- ENTRIES SUPPLIED:
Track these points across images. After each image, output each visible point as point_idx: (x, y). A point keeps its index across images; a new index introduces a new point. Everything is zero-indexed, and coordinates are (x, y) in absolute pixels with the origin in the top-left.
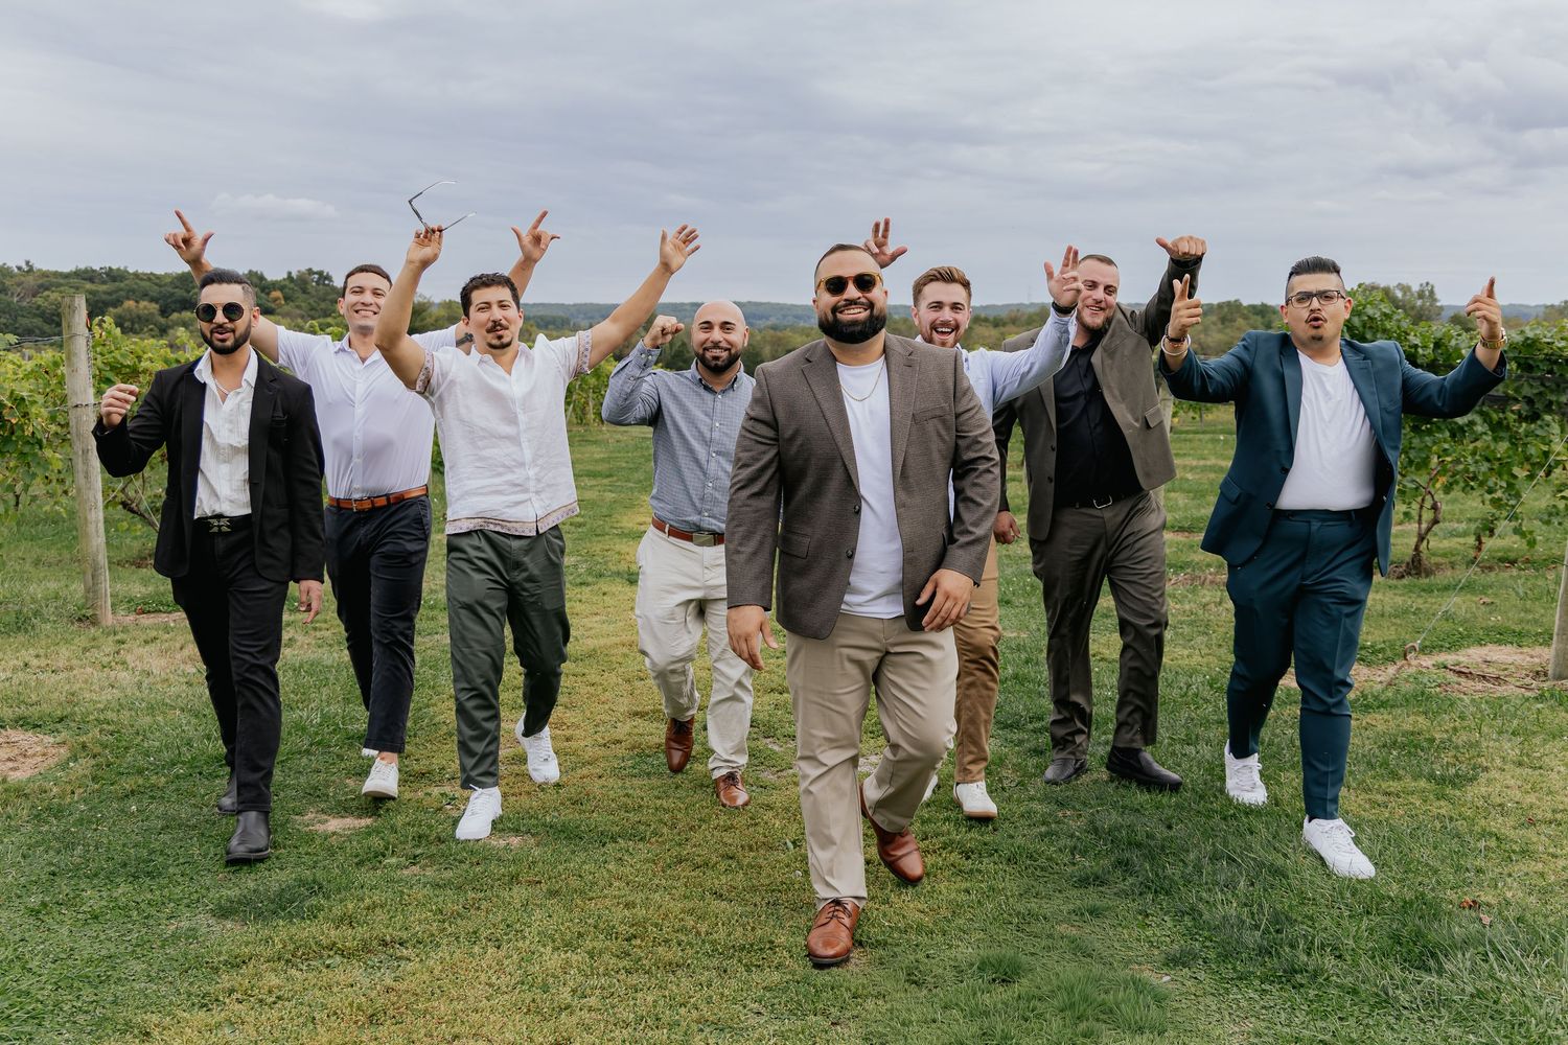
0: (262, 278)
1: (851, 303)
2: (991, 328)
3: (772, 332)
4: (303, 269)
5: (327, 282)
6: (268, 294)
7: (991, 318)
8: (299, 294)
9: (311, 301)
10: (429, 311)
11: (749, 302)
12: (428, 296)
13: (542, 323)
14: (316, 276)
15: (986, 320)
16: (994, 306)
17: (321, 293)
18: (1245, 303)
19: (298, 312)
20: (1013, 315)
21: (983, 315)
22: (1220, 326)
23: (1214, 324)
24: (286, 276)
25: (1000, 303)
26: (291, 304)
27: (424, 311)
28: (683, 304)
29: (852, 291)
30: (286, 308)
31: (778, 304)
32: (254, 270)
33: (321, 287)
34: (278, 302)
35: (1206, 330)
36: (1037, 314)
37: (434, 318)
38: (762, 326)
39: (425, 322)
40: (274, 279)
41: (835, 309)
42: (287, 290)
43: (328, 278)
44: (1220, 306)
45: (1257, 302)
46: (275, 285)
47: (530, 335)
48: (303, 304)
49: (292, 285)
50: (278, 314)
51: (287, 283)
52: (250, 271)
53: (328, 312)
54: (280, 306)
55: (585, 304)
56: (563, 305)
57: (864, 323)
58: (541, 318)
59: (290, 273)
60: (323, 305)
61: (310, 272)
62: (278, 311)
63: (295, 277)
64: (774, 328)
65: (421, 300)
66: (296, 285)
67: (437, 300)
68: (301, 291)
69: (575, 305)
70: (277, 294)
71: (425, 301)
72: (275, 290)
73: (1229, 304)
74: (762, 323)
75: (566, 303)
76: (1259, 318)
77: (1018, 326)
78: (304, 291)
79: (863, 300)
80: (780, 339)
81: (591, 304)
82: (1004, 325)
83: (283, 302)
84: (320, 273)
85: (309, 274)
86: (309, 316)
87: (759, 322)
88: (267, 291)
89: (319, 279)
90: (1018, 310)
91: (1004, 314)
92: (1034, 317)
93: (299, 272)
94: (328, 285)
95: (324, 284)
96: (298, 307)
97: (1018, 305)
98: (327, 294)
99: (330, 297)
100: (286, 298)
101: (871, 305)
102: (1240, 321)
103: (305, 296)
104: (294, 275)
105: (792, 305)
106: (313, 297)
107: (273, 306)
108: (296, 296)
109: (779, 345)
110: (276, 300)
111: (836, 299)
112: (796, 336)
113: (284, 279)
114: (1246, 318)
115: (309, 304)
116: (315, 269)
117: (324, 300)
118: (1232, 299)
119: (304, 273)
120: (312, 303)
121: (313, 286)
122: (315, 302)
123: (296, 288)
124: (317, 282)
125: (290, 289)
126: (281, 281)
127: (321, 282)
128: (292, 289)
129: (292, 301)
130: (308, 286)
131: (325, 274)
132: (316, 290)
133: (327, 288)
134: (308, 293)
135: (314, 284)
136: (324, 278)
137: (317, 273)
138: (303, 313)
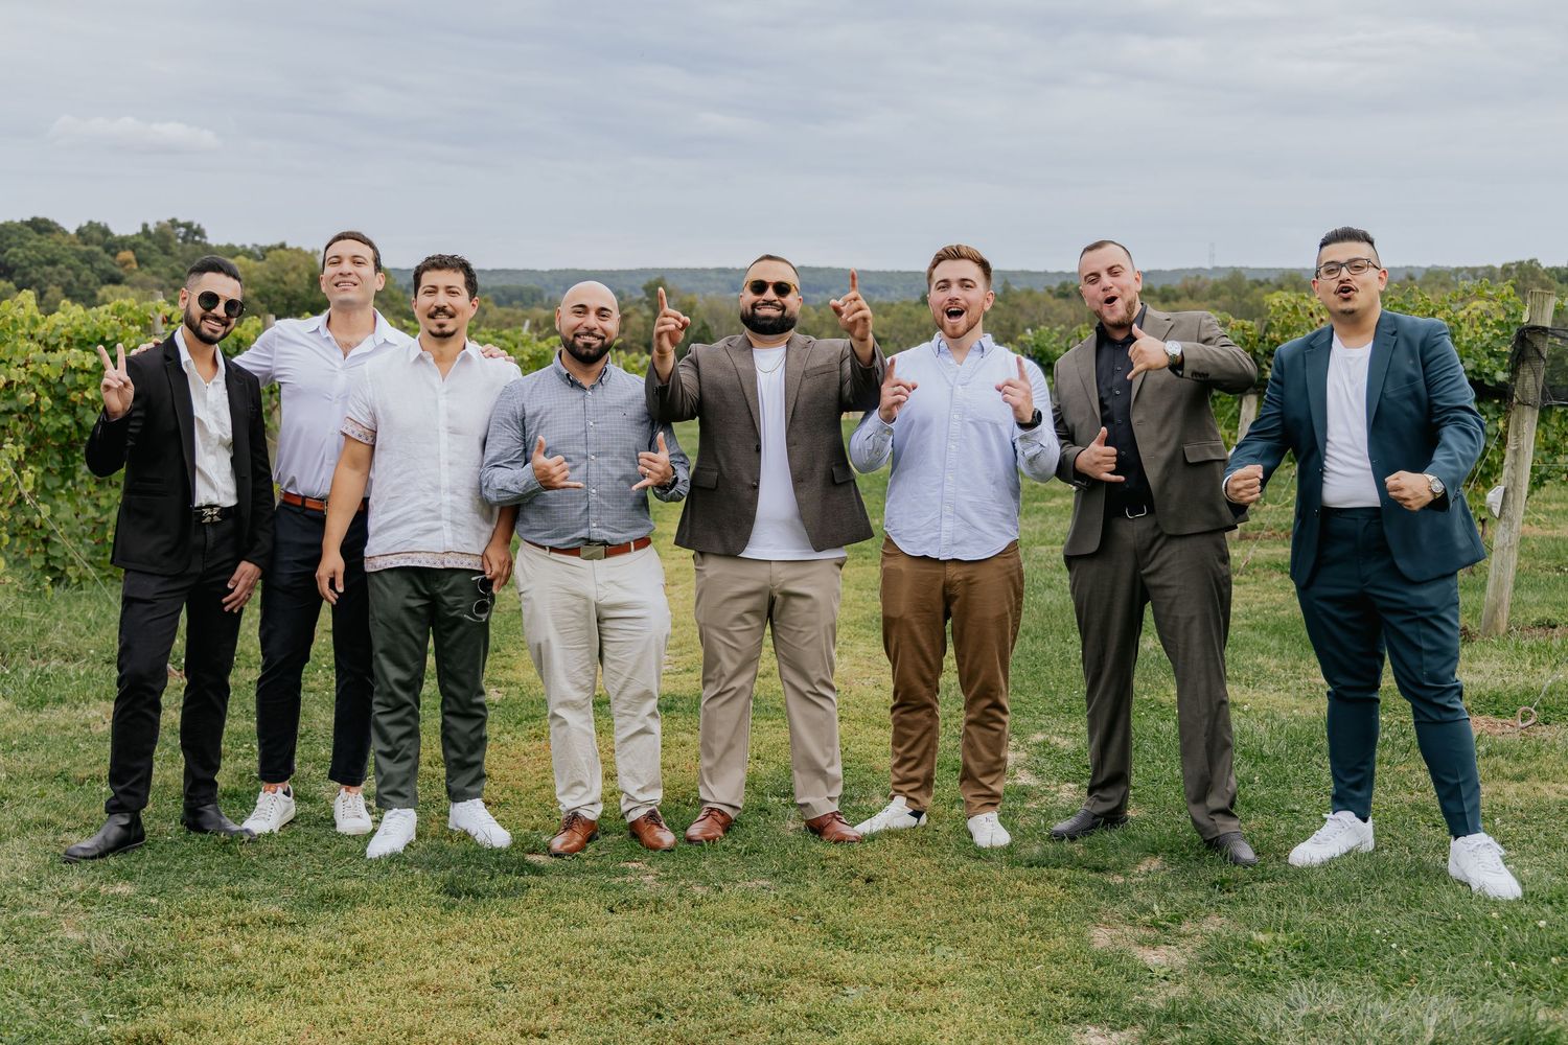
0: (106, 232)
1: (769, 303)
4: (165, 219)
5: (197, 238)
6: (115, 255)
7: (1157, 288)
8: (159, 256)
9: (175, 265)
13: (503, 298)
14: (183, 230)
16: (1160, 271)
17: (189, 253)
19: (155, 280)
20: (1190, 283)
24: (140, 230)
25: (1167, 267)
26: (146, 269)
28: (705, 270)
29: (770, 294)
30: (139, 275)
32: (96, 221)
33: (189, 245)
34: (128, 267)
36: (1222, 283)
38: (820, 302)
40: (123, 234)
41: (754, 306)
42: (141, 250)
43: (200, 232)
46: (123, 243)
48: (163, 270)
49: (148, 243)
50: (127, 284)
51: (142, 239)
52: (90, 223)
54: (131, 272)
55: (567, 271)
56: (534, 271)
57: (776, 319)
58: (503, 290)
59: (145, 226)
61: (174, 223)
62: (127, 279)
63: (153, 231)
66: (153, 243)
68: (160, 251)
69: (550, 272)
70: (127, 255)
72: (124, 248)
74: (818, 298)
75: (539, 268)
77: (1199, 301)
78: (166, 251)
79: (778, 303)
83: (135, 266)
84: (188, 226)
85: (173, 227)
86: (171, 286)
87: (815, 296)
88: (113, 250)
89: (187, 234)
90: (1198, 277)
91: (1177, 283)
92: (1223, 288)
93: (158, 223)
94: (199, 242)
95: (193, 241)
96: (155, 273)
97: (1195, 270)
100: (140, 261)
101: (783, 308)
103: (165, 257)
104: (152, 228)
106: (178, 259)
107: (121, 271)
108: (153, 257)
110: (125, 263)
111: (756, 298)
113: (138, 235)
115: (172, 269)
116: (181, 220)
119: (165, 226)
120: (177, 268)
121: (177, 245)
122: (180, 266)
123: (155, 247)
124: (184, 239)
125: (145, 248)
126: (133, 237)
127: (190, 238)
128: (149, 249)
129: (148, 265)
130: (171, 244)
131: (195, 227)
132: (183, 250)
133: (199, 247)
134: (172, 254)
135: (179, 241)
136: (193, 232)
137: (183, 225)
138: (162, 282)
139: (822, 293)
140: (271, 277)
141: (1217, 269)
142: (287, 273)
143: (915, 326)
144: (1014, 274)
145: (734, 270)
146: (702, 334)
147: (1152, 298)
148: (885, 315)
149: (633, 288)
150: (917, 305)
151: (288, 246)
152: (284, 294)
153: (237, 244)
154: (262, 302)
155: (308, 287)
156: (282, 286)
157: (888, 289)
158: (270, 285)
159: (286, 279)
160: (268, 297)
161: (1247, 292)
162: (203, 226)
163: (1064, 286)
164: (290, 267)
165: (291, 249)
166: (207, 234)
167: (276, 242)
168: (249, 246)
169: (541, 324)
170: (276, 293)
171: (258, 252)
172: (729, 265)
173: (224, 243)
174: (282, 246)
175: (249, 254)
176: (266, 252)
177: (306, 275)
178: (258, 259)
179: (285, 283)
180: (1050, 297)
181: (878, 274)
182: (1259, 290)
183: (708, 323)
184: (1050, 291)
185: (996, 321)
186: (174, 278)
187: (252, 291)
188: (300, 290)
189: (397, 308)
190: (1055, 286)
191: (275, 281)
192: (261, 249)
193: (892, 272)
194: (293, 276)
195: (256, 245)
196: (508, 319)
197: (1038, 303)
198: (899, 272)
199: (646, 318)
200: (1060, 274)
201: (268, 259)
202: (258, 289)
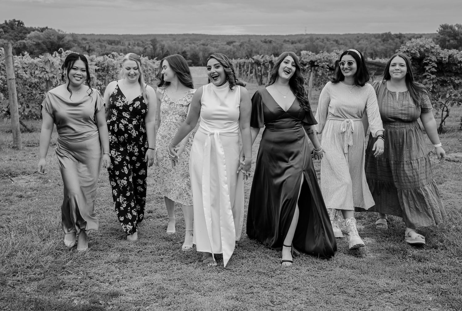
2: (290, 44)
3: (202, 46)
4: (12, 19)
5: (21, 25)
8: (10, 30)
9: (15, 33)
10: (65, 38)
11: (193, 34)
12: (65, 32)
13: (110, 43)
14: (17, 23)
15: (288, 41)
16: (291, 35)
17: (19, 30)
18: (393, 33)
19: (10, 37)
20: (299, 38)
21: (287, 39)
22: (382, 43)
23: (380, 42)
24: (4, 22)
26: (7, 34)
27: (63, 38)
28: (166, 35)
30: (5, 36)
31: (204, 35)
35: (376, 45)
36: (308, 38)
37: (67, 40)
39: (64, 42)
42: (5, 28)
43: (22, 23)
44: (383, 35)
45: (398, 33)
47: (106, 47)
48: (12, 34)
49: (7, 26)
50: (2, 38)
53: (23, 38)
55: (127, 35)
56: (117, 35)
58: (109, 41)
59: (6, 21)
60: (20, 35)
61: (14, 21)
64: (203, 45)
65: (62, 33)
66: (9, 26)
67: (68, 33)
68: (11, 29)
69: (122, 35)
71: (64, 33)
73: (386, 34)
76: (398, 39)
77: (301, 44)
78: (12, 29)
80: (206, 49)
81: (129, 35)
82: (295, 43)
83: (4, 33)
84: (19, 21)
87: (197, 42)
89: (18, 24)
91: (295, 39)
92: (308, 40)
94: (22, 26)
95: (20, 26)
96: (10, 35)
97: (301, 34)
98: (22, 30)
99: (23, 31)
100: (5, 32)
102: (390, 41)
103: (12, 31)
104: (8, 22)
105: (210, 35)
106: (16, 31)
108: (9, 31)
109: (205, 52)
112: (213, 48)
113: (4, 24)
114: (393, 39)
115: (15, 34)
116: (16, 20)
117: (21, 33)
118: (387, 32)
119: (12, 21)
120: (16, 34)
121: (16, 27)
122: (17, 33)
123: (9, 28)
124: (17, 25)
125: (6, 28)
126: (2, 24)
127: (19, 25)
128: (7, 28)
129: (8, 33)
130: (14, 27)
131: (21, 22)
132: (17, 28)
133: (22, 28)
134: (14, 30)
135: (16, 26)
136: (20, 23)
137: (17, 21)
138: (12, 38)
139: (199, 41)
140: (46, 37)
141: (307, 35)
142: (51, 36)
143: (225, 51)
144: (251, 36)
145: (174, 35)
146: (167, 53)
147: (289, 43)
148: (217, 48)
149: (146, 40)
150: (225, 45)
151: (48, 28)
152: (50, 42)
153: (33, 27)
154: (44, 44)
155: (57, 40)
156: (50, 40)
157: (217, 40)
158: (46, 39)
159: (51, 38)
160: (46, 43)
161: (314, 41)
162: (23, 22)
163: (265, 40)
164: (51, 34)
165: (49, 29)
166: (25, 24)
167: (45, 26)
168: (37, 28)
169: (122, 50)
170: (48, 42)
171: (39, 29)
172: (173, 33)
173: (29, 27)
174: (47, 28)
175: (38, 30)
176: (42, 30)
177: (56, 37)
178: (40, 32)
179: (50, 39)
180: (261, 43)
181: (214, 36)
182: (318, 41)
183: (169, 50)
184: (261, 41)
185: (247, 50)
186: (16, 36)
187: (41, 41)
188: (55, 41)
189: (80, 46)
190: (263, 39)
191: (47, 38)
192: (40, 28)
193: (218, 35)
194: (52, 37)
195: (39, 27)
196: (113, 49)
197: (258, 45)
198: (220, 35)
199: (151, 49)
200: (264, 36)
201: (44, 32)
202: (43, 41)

---

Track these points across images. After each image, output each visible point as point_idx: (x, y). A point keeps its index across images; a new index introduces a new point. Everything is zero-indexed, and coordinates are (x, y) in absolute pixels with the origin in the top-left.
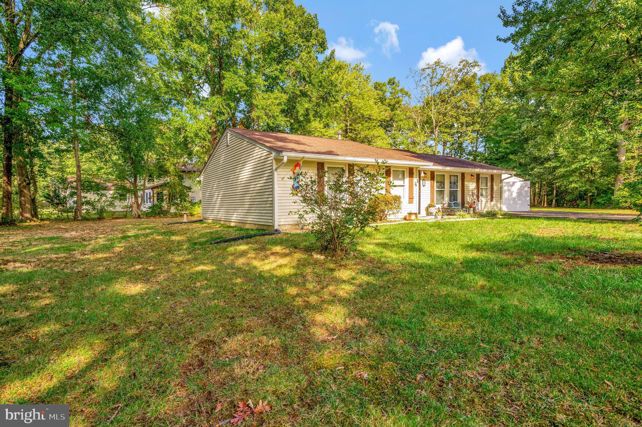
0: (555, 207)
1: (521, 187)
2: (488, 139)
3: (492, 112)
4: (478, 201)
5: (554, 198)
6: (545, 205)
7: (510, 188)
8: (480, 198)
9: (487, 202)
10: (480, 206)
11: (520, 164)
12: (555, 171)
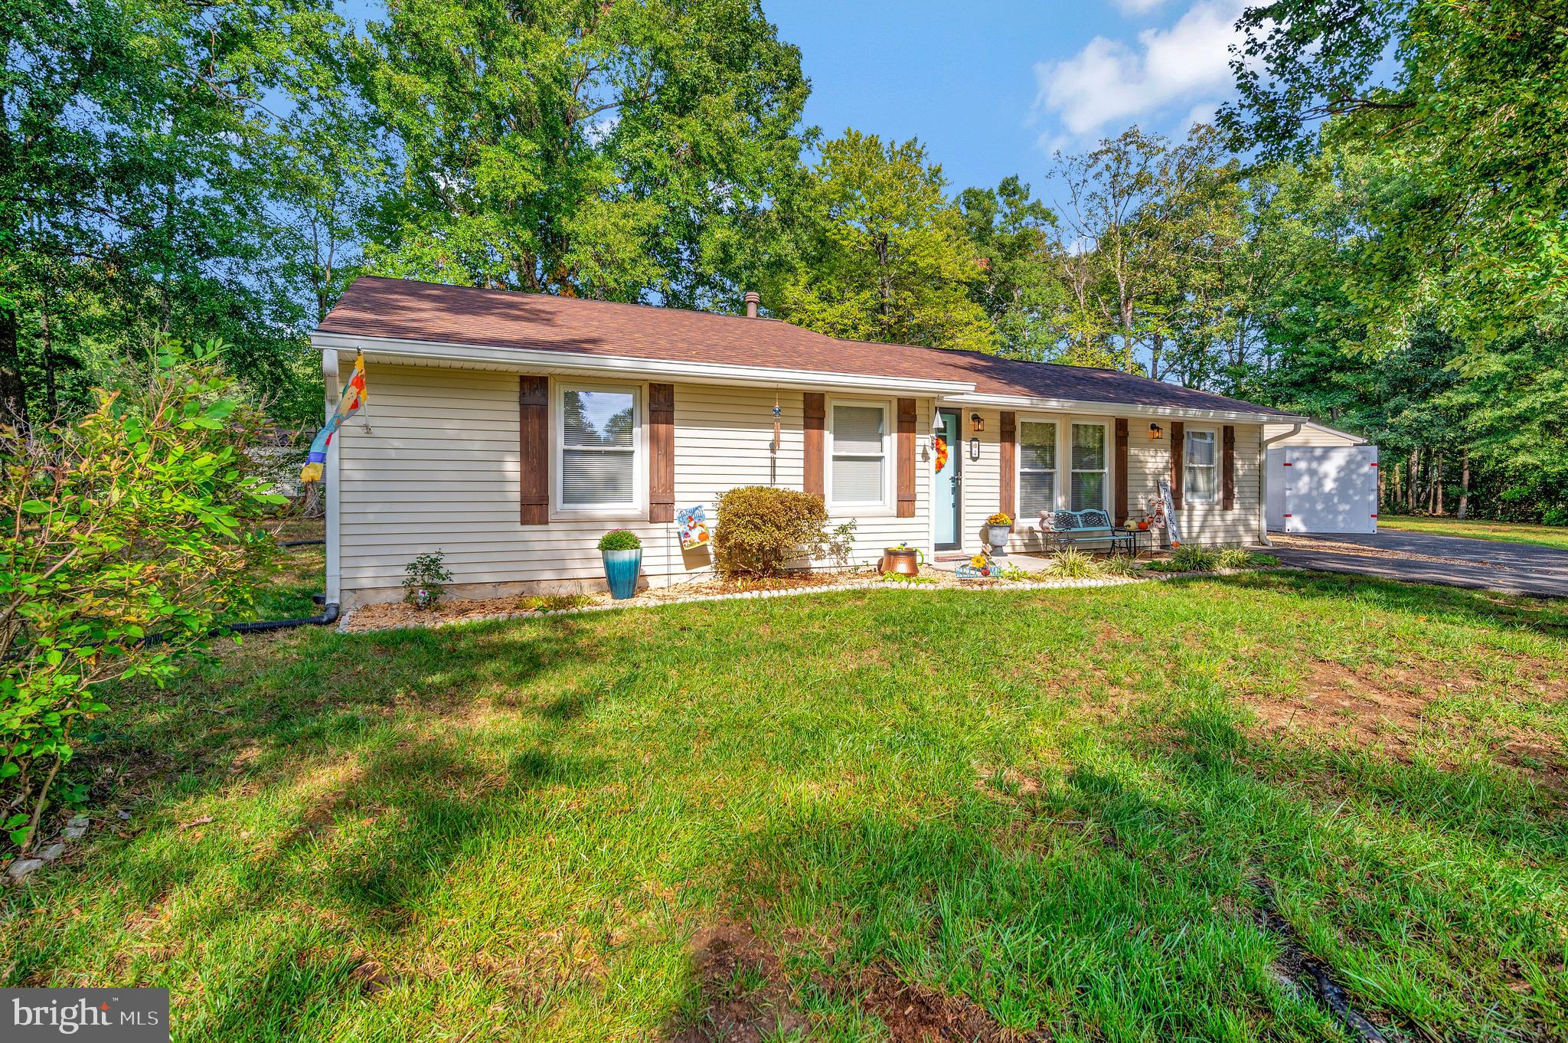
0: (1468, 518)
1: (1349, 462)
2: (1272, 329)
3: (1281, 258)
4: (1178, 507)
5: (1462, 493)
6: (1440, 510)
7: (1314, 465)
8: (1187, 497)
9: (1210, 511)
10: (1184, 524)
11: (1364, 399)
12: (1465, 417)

==

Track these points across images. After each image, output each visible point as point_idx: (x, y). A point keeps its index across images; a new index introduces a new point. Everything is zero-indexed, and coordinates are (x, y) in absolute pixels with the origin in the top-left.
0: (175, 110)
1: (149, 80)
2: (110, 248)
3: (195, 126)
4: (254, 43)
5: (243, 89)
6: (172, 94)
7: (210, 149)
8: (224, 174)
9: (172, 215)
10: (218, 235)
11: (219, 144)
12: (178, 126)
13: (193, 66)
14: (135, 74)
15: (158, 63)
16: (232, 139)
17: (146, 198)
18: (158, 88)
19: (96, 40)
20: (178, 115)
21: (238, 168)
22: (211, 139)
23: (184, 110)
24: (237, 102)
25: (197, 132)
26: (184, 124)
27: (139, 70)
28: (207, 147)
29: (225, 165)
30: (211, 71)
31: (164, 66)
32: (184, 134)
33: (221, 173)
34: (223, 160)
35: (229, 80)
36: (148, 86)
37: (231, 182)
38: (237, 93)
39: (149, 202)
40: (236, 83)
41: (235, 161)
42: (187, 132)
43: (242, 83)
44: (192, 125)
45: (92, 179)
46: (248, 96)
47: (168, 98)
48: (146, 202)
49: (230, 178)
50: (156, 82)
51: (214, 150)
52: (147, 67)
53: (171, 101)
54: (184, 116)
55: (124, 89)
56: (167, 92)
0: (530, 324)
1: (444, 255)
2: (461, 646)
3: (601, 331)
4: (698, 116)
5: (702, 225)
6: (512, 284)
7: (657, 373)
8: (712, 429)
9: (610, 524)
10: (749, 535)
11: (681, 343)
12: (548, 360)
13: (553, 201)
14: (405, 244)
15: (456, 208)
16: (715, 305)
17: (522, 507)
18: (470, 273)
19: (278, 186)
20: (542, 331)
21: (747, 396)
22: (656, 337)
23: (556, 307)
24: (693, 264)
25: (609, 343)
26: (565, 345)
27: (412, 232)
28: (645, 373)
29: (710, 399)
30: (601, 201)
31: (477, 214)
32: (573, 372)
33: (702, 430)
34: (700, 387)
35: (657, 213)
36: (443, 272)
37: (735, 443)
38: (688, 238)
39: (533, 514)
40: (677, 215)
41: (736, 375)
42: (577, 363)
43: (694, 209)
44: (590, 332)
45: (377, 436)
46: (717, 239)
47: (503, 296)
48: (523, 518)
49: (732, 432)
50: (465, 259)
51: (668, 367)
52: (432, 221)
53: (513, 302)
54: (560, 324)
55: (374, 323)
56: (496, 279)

- TASK TO COMPLETE:
Above are some lines. Repeat exactly, and only, those from the line that has "28: (207, 147)" through the line that has "55: (124, 89)".

- ANSWER SPACE:
28: (207, 147)
29: (225, 165)
30: (211, 71)
31: (164, 66)
32: (184, 134)
33: (221, 173)
34: (223, 160)
35: (229, 80)
36: (148, 86)
37: (231, 182)
38: (237, 93)
39: (149, 202)
40: (236, 83)
41: (235, 161)
42: (187, 132)
43: (242, 83)
44: (192, 125)
45: (92, 179)
46: (248, 96)
47: (168, 98)
48: (146, 202)
49: (230, 178)
50: (156, 82)
51: (214, 150)
52: (147, 67)
53: (171, 101)
54: (184, 116)
55: (124, 89)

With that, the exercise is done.